▶ TESTO DI PARTENZA:
━━━━━━━━

Anche nelle donazioni verso i figli si deve fare molta attenzione perchè se il figlio rivende subito l’immobile il Fisco può sospettare che si tratti di una simulazione per non pagare le tasse.
Qualsiasi genitore ha come obiettivo quello di aiutare i figli. Proprio per questo donare casa a un figlio è una pratica abbastanza diffusa, ma cosa succede se l’immobile donato viene rivenduto subito?
Spesso i genitori che vogliono aiutare i figli non hanno contanti a disposizione, ma potrebbero avere immobili e terreni. Vendendo il bene immobile si entrerebbe in possesso di una somma di denaro con la quale aiutare la prole ad avviare un’attività o ad acquistare casa, ma sulla vendita di beni immobili potrebbe essere previsto il versamento della plusvalenza.
La strategia, in questo caso, è quella di donare la casa ai figli e lasciare, poi, che siano questi ultimi a venderla per ricavare il denaro necessario: questa operazione consente di pagare meno tasse, ma è legale? In quali casi l’Agenzia delle Entrate potrebbe accusare di evasione fiscale (o più propriamente di abuso del diritto o di elusione) il genitore?
Donare casa ai figli che la rivendono, è legale?
A rispondere alla domanda è una sentenza della Corte di Cassazione non troppo recente, si tratta della sentenza 10561 del 2020, con la quale i Supremi Giudici hanno sottolineato che a essere importante non è il tempo che intercorre tra la donazione e la vendita, quanto il rispetto di alcune regole.

━━━━━━━━

▶ DATI RACCOLTI:
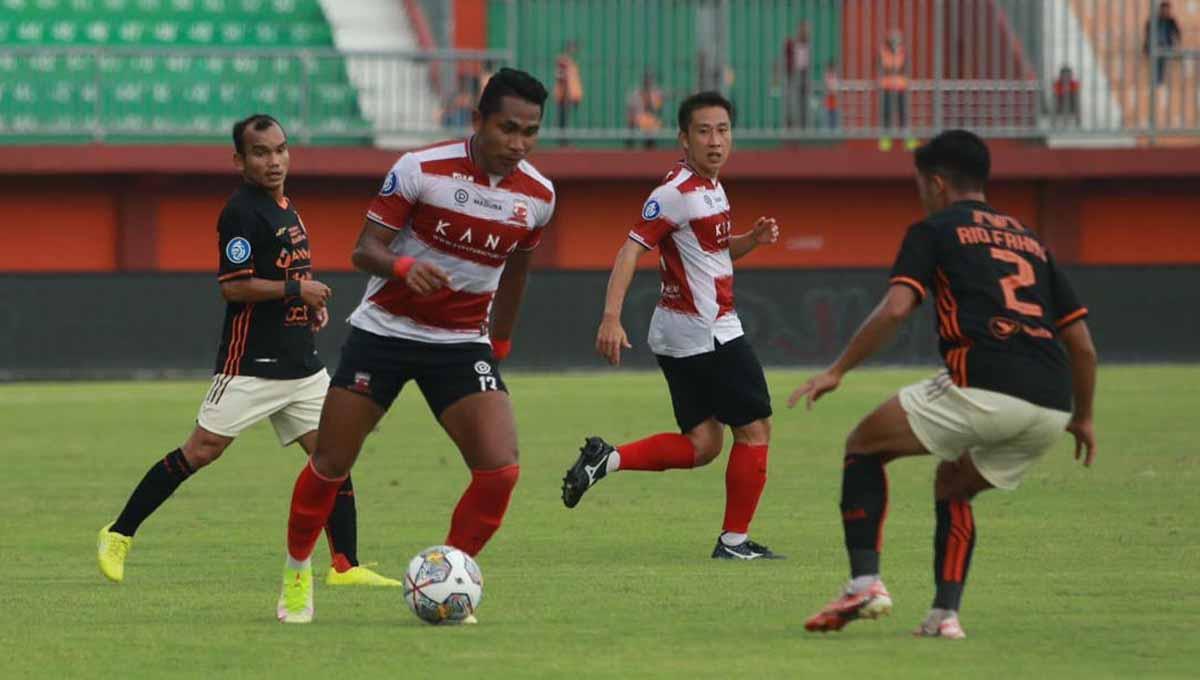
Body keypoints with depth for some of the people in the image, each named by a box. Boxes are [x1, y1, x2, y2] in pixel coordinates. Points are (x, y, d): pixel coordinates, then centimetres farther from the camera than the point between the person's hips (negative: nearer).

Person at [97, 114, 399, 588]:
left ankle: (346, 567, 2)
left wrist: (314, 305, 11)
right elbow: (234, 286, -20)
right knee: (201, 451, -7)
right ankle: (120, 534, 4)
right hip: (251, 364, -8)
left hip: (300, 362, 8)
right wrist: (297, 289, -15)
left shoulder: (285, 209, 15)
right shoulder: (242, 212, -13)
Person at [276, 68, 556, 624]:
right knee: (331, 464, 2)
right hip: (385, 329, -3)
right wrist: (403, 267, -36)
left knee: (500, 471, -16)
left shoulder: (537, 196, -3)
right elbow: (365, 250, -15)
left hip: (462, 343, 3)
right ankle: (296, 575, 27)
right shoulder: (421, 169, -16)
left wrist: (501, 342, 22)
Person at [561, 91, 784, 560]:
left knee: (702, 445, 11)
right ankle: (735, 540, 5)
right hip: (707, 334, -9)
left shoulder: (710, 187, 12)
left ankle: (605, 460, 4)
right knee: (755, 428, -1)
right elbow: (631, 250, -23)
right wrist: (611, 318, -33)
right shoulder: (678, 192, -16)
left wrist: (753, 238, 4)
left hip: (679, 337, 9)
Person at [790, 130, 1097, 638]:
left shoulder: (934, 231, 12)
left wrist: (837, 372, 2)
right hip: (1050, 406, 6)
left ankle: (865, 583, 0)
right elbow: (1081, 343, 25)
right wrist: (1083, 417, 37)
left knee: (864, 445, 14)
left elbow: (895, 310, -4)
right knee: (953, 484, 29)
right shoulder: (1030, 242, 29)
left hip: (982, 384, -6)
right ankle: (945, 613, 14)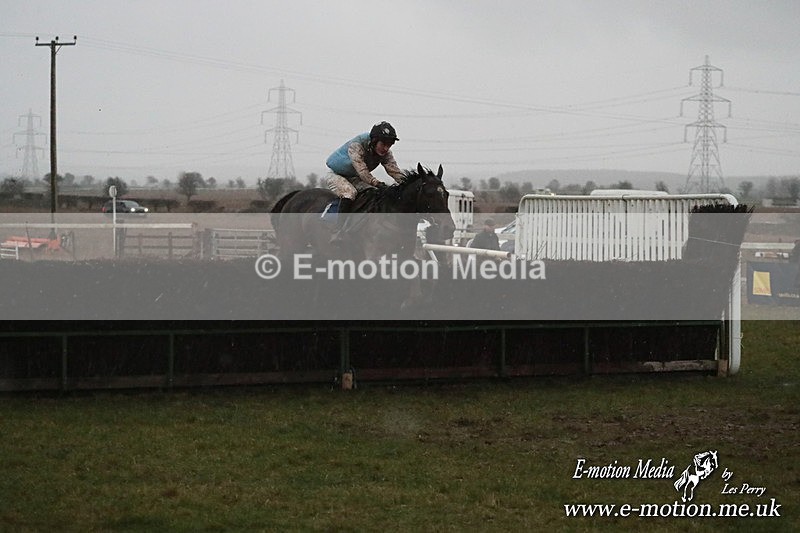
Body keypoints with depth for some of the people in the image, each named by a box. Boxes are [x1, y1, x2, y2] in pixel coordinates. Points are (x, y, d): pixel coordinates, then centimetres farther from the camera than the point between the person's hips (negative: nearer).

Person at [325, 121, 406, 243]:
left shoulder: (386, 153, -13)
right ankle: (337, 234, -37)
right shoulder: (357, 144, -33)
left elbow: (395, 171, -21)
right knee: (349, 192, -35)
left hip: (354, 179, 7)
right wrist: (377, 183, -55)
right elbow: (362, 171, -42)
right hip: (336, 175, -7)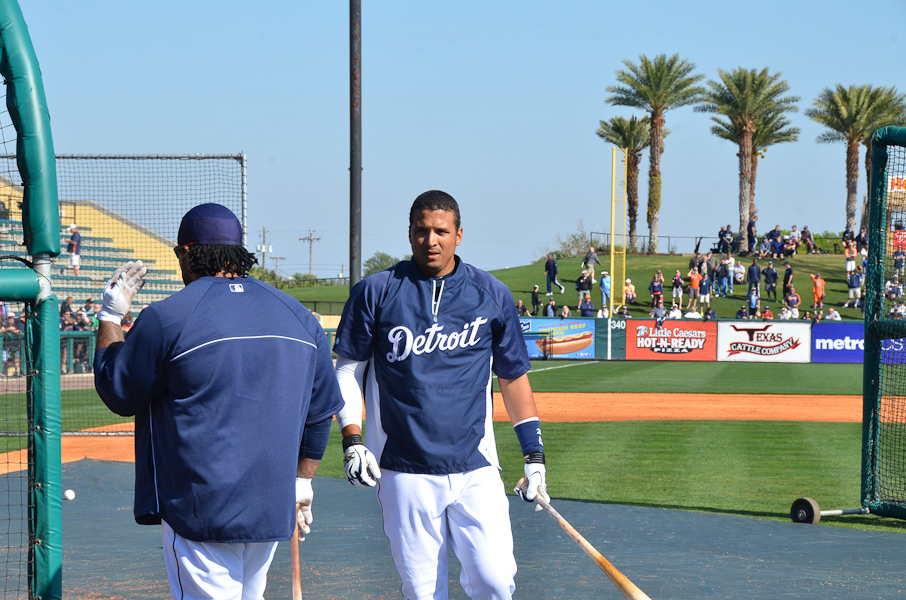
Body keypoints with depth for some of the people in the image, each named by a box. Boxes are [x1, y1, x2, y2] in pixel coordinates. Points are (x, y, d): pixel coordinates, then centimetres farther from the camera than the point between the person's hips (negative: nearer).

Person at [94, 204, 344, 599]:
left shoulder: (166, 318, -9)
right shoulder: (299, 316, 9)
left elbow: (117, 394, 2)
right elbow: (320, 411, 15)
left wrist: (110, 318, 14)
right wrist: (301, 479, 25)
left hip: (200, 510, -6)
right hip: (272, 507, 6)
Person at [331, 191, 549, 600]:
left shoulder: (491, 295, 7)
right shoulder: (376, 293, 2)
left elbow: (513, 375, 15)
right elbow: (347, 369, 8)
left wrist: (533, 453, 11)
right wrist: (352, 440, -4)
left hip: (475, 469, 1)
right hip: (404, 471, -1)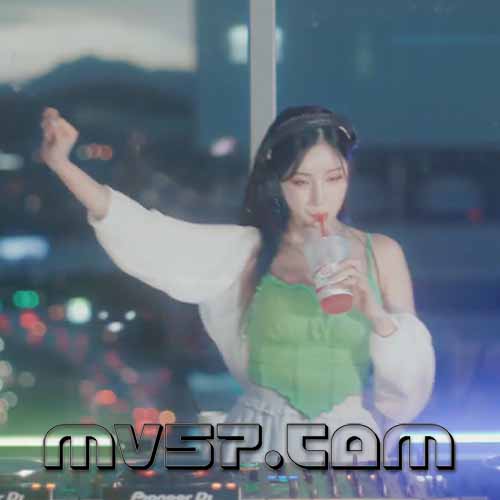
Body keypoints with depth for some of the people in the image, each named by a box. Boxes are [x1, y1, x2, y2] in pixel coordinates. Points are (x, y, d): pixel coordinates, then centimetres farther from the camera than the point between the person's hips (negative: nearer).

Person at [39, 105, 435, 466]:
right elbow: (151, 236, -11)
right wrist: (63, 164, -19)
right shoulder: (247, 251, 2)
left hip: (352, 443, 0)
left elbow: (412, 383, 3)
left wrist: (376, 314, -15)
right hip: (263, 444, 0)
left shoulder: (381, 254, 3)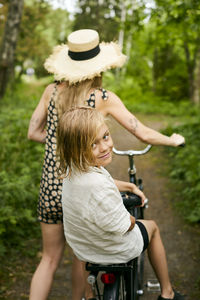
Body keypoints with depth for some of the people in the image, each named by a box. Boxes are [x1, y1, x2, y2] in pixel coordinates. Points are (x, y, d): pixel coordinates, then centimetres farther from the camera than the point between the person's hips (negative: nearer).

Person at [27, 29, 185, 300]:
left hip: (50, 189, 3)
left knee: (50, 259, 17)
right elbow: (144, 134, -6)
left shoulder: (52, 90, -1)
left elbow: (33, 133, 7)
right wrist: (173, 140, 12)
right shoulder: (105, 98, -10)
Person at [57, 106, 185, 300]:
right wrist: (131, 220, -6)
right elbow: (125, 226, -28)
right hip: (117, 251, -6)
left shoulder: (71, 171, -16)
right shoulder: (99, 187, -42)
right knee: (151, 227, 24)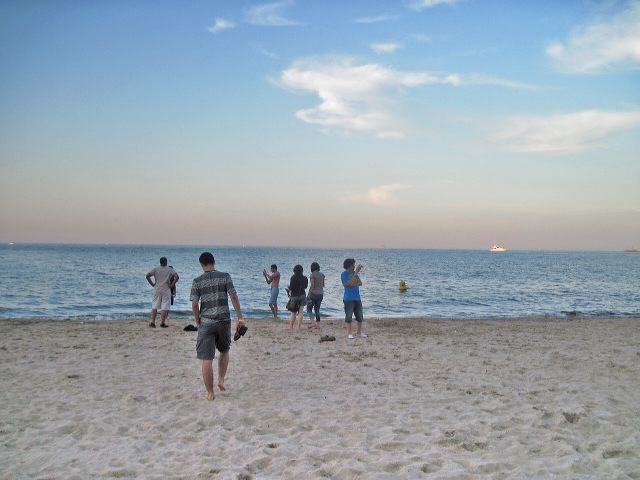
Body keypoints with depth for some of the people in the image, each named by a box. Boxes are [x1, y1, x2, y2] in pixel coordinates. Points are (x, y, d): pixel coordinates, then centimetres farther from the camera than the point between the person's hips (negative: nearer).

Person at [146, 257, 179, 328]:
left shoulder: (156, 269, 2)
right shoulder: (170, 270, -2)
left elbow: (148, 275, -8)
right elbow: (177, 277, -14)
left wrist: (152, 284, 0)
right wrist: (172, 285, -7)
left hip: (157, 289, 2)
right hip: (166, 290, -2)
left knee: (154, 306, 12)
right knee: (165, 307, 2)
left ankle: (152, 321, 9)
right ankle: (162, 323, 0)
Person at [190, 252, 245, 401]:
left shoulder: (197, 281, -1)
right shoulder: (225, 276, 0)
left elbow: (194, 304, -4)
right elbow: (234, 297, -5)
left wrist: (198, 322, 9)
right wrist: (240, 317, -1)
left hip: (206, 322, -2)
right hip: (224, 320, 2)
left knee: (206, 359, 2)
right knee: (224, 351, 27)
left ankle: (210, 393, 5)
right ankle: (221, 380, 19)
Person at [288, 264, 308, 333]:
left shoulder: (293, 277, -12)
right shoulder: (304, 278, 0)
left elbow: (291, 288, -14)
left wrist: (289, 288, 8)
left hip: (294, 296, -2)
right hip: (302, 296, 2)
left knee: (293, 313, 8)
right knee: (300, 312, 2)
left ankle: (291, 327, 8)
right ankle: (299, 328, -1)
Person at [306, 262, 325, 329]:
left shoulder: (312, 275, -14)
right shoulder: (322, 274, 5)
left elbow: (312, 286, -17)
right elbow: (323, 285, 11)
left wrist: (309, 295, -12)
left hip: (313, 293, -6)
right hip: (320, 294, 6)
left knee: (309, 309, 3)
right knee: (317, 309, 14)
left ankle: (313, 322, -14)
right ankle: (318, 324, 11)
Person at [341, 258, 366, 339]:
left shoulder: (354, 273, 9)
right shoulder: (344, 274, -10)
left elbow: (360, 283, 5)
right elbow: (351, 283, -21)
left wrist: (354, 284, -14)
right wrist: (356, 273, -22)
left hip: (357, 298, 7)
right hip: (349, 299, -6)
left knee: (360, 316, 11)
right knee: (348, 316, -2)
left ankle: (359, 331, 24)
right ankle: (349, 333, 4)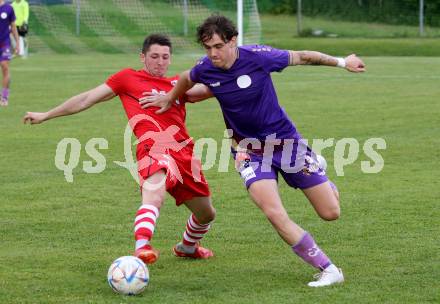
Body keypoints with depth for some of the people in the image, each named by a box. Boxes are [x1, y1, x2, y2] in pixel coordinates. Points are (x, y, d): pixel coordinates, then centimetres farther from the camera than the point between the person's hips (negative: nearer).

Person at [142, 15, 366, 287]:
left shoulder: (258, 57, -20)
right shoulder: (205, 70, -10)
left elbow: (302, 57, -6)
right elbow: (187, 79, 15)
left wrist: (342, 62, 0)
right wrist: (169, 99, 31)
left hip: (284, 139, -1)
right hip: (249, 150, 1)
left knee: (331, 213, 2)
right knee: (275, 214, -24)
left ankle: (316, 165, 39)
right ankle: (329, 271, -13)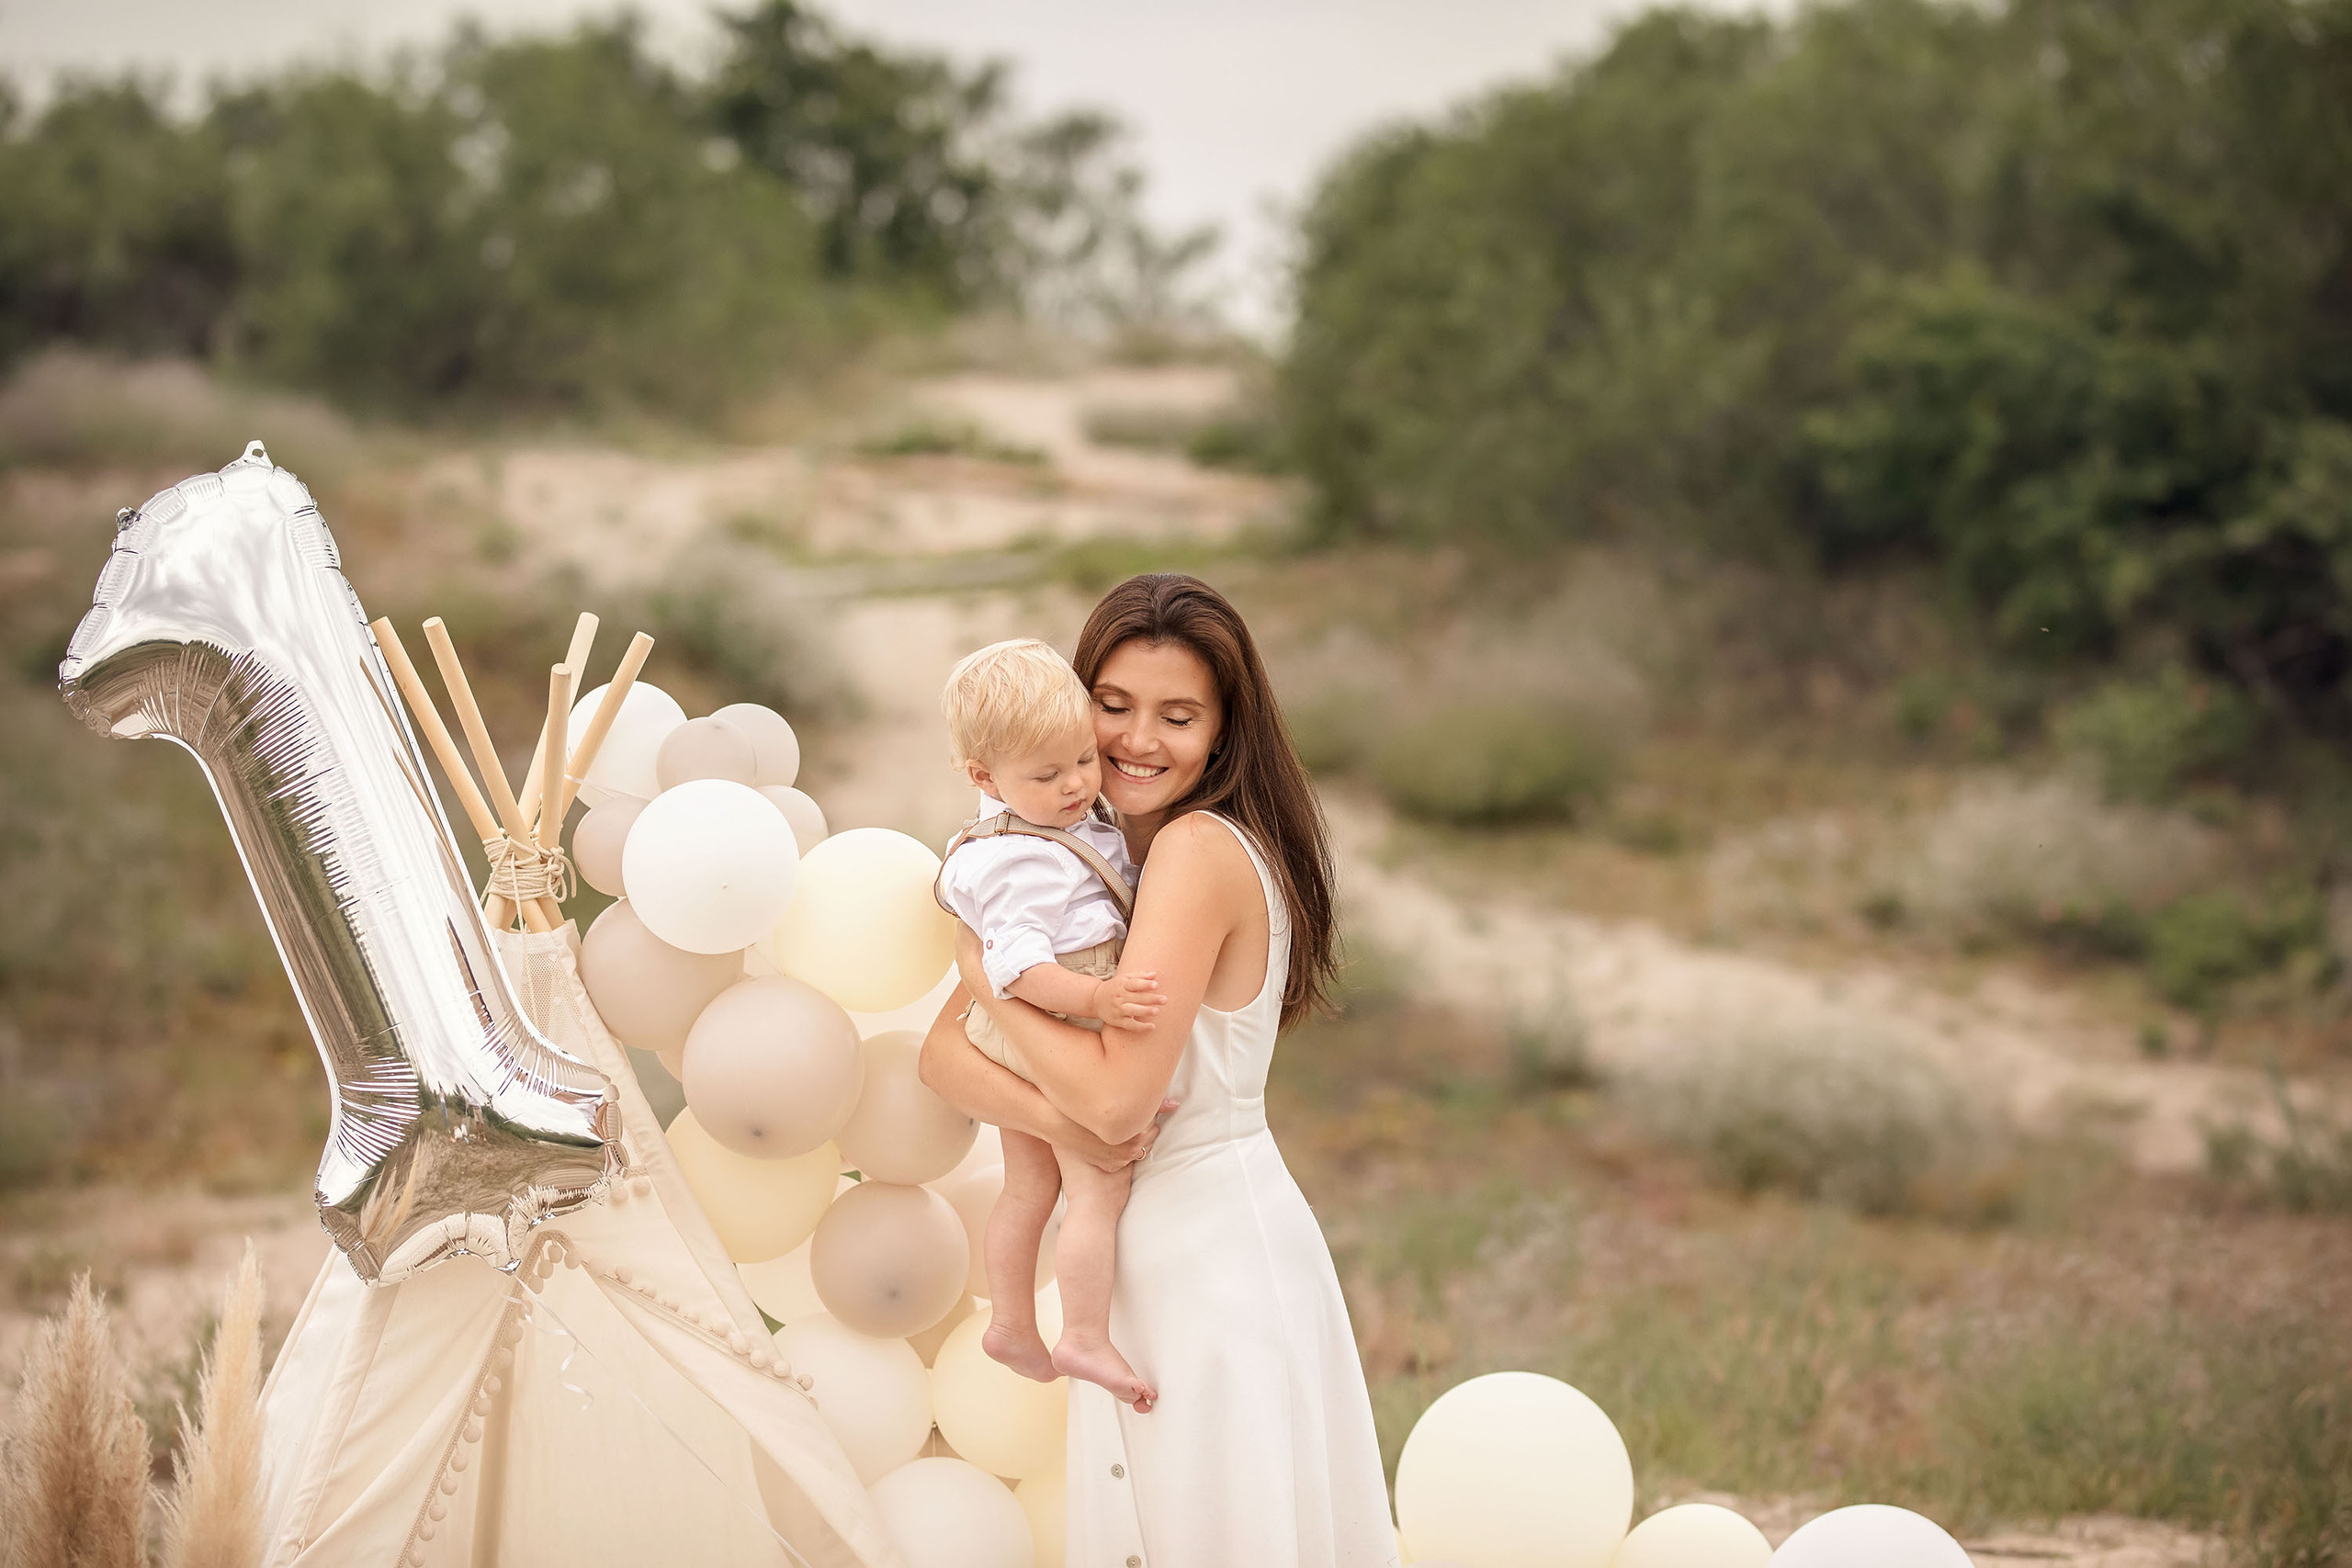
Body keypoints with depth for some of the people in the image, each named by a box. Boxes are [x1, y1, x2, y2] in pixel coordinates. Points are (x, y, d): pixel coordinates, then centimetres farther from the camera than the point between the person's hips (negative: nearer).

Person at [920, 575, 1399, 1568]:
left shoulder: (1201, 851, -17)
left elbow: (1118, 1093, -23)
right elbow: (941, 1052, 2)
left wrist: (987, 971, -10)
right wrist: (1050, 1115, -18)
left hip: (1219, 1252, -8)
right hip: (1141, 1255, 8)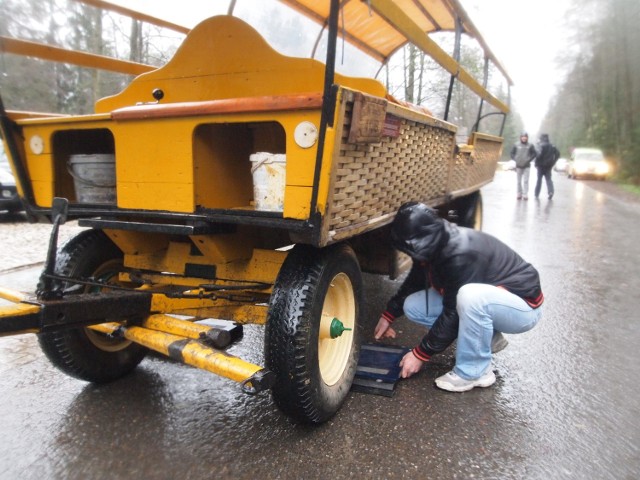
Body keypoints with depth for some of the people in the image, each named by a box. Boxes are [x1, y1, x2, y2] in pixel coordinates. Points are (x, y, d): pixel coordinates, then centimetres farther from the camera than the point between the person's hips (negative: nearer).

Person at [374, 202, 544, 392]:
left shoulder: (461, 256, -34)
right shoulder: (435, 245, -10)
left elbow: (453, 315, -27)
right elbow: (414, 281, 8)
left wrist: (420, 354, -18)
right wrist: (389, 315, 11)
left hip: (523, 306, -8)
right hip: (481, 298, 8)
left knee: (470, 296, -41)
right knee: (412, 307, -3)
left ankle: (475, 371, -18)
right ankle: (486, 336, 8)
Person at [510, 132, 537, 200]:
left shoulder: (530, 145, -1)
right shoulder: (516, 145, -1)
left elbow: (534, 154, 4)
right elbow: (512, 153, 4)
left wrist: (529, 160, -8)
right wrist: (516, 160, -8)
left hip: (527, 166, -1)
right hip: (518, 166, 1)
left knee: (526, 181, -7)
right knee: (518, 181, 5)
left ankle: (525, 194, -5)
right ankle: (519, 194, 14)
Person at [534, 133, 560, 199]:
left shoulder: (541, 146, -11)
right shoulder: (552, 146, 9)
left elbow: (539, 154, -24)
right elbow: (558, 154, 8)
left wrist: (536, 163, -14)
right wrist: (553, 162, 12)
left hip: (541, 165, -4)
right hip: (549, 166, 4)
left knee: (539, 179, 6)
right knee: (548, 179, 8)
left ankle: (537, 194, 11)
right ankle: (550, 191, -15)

━━━━━━━━

Ricopia parola per parola, dal testo sulla casa donata ai figli, il pezzo che va da "Anche nelle donazioni" fino a "viene rivenduto subito?".

Anche nelle donazioni verso i figli si deve fare molta attenzione perchè se il figlio rivende subito l’immobile il Fisco può sospettare che si tratti di una simulazione per non pagare le tasse.
Qualsiasi genitore ha come obiettivo quello di aiutare i figli. Proprio per questo donare casa a un figlio è una pratica abbastanza diffusa, ma cosa succede se l’immobile donato viene rivenduto subito?